Pairwise Comparisons (Correlated Observations)

Prerequisites
Difference between Two Means (Independent Groups), All Pairwise Comparisons Among Means, Difference Between Two Means, Correlated Pairs, Specific Comparisons

Learning Objectives

Compute the Bonferroni correction
Calculate pairwise comparisons using the Bonferroni correction

In the section on all pairwise comparisons among independent groups, the Tukey HSD Test was the recommended procedure. When you have one group with several scores from the same subjects, the Tukey test makes an assumption that is unlikely to hold: The variance of difference scores is the same for all pairwise differences between means.

The standard practice for pairwise comparisons with correlated observations is to compare each pair of means using the method outlined in the section "Difference Between Two Means, Correlated Pairs" with the addition of the Bonferroni correction described in the section "Specific Comparisons." For example, suppose you were going to do all pairwise comparisons among four means and hold the familywise error rate at 0.05. Since there are six possible pairwise comparisons among four means, you would use the 0.05/6 = 0.0083 for the per comparison error rate.

As an example, consider the case study "Stroop." There were three tasks each performed by 47 subjects. In the "words" task, subjects read the names of 60 color words written in black ink; in the "color" task, subjects named the colors of 60 rectangles; in the "interference" task, subjects named the ink color of 60 conflicting color words. The times to read the stimuli were recorded. In order to do compute all pairwise comparisons, the difference in times for each pair of conditions for each subject is calculated. Table 1 shows these scores for 5 of the 42 subjects.
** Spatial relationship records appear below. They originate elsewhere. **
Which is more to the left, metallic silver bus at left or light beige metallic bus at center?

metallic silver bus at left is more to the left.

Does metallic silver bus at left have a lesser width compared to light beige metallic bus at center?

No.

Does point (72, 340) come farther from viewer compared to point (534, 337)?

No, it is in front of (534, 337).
Table 1. Pairwise Differences

W-C	W-I	C-I
-3	-24	-21
2	-41	-43
-1	-18	-17
-4	-23	-19
-2	-17	-15

Data for all 47 subjects

The means, standard deviations, and standard error of the mean (Sem), t, and p for all 47 subjects are shown in Table 2. The t's are computed by dividing the means by the standard errors of the mean. Since there are 47 subject, the degrees of freedom is 46. Notice how different the standard deviations are. For the Tukey test to be valid, all population values of the standard deviation would have to be the same.

Table 2. Distribution of colors.

Comparison	Mean	Sd	Sem	t	p
W-C	-4.15	2.99	0.43	-9.53	<0.001
W-I	-20.51	7.84	1.14	-17.93	<0.001
C-I	-16.36	7.47	1.09	-15.02	<0.001

Using the Bonferroni correction for three comparisons, the p value has to be below 0.05/3 = 0.0167 for an effect to be significant at the 0.05 level. For these data, all p values are far below that, and therefore all pairwise differences are significant.